While Brown was doing his research on Johnson, he came across an impressive level of continuity when it came to how others viewed the center.

“It’s amazing to a man how consistent the reviews were,” Brown said of Johnson. “People skills, work his butt off, could handle swinging a towel or coming in and making a difference. He’s a good person and he’s a pro. To be able to bring him in the game and now worry about is he happy, is he fresh, is he in shape, does he need 10 shots? It isn’t ever on my mind with Amir.”

The Sixers’ head coach seems honest in his assessment, and Johnson’s fluctuating level of productivity and use reflects that.
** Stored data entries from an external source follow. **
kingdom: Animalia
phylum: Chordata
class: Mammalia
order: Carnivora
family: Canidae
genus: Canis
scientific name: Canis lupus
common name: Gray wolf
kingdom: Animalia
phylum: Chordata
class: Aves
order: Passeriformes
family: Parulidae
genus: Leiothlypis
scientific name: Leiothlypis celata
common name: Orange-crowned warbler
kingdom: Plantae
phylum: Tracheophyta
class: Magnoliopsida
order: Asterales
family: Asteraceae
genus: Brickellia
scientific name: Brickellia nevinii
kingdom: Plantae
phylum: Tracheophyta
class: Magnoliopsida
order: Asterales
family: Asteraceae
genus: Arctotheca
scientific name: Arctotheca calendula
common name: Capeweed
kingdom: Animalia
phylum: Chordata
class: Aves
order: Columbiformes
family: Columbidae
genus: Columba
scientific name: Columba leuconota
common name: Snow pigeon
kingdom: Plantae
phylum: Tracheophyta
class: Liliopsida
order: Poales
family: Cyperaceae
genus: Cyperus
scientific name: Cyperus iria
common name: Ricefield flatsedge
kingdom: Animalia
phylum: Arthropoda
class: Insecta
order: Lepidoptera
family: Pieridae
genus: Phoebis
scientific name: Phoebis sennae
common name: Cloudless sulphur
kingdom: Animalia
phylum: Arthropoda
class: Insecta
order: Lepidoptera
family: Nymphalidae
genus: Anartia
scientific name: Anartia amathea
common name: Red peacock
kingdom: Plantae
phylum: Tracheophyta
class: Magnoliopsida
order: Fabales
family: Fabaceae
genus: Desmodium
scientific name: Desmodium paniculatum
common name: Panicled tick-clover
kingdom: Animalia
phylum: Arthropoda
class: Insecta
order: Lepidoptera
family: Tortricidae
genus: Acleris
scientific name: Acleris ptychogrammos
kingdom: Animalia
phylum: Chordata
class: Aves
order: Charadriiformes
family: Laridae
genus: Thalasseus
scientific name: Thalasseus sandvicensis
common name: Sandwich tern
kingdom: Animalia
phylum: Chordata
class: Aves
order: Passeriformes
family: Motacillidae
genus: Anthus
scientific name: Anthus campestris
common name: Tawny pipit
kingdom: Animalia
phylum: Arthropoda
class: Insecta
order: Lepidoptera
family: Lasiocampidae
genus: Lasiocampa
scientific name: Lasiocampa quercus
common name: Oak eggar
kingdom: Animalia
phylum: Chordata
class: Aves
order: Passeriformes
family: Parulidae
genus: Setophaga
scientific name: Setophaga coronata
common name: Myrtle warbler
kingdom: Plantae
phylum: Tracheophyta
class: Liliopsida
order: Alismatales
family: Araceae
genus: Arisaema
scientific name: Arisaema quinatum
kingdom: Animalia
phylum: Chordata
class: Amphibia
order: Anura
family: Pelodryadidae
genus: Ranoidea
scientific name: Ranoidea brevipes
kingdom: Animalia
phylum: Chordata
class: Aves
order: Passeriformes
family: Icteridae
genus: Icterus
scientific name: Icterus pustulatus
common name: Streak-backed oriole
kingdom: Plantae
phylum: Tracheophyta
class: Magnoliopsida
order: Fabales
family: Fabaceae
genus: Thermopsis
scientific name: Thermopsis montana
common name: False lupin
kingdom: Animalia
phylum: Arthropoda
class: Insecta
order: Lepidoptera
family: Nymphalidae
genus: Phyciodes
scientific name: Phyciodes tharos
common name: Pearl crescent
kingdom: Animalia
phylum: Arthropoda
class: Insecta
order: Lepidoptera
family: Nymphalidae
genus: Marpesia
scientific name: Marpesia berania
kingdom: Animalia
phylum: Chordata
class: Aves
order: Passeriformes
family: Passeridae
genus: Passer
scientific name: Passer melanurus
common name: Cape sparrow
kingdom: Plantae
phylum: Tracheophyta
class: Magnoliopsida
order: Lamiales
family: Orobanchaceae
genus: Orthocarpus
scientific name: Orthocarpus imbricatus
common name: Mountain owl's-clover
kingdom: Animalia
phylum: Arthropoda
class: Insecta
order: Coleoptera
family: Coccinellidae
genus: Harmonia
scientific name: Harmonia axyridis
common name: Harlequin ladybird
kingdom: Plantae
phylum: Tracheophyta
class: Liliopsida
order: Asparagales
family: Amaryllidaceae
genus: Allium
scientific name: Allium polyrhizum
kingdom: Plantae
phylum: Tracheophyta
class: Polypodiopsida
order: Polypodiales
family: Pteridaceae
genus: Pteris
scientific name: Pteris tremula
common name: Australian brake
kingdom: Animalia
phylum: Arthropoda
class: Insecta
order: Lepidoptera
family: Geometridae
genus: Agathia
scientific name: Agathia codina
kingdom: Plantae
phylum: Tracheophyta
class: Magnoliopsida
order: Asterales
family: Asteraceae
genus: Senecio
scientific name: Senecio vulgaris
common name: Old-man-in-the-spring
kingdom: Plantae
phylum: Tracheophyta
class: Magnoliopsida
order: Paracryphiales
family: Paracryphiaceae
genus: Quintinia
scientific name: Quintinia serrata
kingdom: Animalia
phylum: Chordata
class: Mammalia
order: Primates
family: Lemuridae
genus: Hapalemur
Prior to his big night against Utah, Johnson logged a combined 21 minutes over the team’s previous four games — including two DNP’s, both coming against the Golden State Warriors.

Still, just barely over a month into this new season, the Sixers are trying to iron out the kinks in their lineup. With injuries to Richaun Holmes, Markelle Fultz, Jerryd Bayless and Justin Anderson over the course of the season so far, finding a set group of guys and defining their roles has been a tricky situation to maneuver.

Last season, Johnson started 77 games for the Boston Celtics during their campaign that ran all the way to the Eastern Conference finals. His one start in 14 games this season, with a cut in minutes per game, is a far cry from the level of use Johnson experienced just one year ago. But coming into this season, that was known. Johnson’s role would be to help guide his junior counterparts and chip in where he could.

So far, the deal is paying dividends on both ends.

“It’s huge for us,” Simmons said. “Having a guy come off the bench and play a role like that. As a vet, he’s one of the leaders. He comes in, plays hard, doesn’t ask for more minutes or anything like that. He’s a great player.”

In a game that featured the absence of Jazz star center Rudy Gobert, Johnson was able to make his presence more prevalent during his reserve minutes. Along with his four blocks, Johnson had a game-high 15 contested two-point shots. As a team, Utah shot just 35.3 percent from the field.

Backing up a superstar in the making in Embiid, Johnson has limited time to let it be known that he’s still around. That situation is magnified on nights that Holmes is seeing extended run as well. But in his 13th season in the league, Johnson knows a thing or two about finding ways to be effective and efficient.

“Finding my way on the floor, knowing the amount of time I have, just finding ways I can help my teammates,” Johnson said. “I watch a lot of film. Just for me to find open spots, set screens, and the biggest part that I can help this team out, is just play defense and grabbing rebounds.”

On the nights where Johnson doesn’t get his number called — a la games against the Warriors and other small-ball teams — the veteran just continues to do what he was brought in to do in the first place, lead by example.

“Just sticking to my routine,” Johnson said. “Being mentally prepared, getting my teammates ready, just being a professional, doing all kind of things to prepare for a game.”

After being around the come up in Boston, Johnson knows there are bigger things at stake for the Sixers than a few minutes here and there on the court. To him, winning is the only thing that matters.

“When you don’t play and you win, man it’s like and that’s all that matters,” Johnson said. “We’re here to try and do one goal, and that’s win games and make the playoffs, and go from there on.”

Whether he’s on the bench waving a towel, or on the court making a play, Johnson will continue to lead a young group of talented players by example, hopefully culminating in a trip to the playoffs.

“He is a legitimate pro, on and off the court,” Brown said. “He’s a wonderful teammate.”